“Should the City allow more types of small-scale shops and services in residential areas?” asks the City of Vancouver. The answer is yes, obviously they should.
Until Tuesday (either today or tomorrow, depending on when you read this), the City is conducting a survey on how to make it easier for corner shops and other establishments to open in residential areas. Vancouver is often called “no-fun city”, and reforming many of the city’s arbitrary zoning laws for businesses would go a long way to make it a mostly inaccurate label.
Montreal is a much-loved vacation destination, in-large part because of its vibrancy made possible by the frequency of eclectic cafes, restaurants and establishments in many of its residential neighborhoods. Even Toronto, much maligned for its residual tendency to cull entertainment when and where possible, is full of residential areas around Queen West and Kensington Market, where places to eat and buy groceries are within a short walking-distance from homes.
Compare that to most parts of Vancouver below 16th Street. If you live on 52nd off Oak Street, you cannot simply stroll for a few minutes to a local cafe for a drink with friends. No, you have to drive, walk, or take a bus to Kerrisdale, or the meagre options at the intersections of Oak and 49th or 41st.
It gets worse when descending Oak until 70th, and then you have to trudge over to what’s left of the small businesses on Granville, where even then, there are few places to sit down and relax. This process is much less pleasant during Vancouver’s seven-month rainy season, and the situation on Oak is just one of many afflicting the city’s other mainly residential areas.
In Montreal or Toronto, with unpleasantly cold seasons instead of an unpleasantly wet one, the presence of more local businesses like grocery stores or breakfast spots within a short-walking distance makes life much more bearable over several months of sub-zero temperatures.
Vancouver’s deficiency in that respect is less evident downtown or in older parts of the city going south towards Queen Elizabeth Park. However, it is nearly a desert in the vast sprawl of the city’s former suburbs beyond that point, which comprises most of modern Vancouver’s borders, except for the major arterial routes like Fraser Street.

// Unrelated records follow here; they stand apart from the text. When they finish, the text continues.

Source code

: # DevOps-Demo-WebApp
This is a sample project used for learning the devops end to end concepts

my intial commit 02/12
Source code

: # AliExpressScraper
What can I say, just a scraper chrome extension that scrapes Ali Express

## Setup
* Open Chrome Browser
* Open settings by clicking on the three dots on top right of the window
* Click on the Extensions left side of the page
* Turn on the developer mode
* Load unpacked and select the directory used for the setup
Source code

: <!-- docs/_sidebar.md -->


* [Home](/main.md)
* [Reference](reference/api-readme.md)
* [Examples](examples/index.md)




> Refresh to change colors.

Zoning laws are mostly the reason for this. Take the case of Del Rey Barbershop on Commercial Drive, whose owner sought to move to a more affordable location in a residential area of nearby Victoria Drive following a rent increase from his landlord. The prospective move would have defrayed the barbershop’s operating costs and provided a larger space for customers and the business owner. Unfortunately, the area’s zoning mandated that no businesses could operate there aside from small grocery stores, and the planned move was kiboshed.
This is not a healthy or fair environment for a more organic, vibrant, and improved city.
Hiked property taxes also bear much of the blame for why so few new businesses open outside longstanding hubs like South Granville for the Cambie Village. Even those established business corridors are suffering too, look no further than Dunbar Street for evidence.
Coal Harbour’s Soirette Pastry Boutique reported in 2019 that property taxes were eating up $15,000 per year, which the owner said eliminated their advertising budget. Soirette closed in 2021, and Coal Harbour experiences far more foot traffic than somewhere like Killarney.
With Vancouver’s rental costs and property taxes already high enough, the latter having been hiked again in February, the least city hall could do to encourage new small businesses is relax Vancouver’s outdated zoning regulations.
Young families do not want zoning laws loosened to the point that a nightclub opens next to the local elementary school. However, making it possible for more residents to walk 10 minutes or less to get a haircut, buy a bottle of wine, or go on a quiet dinner date would enrich every part of Vancouver.
If Vancouverites want more neighbourhoods that look like they belong to a proper city, rather than glorified suburbs, and where ice cream shops on their block are not illegal to open, taking part in the city’s survey is a good way to start.
Geoff Russ is a Vancouver-based writer on housing issues.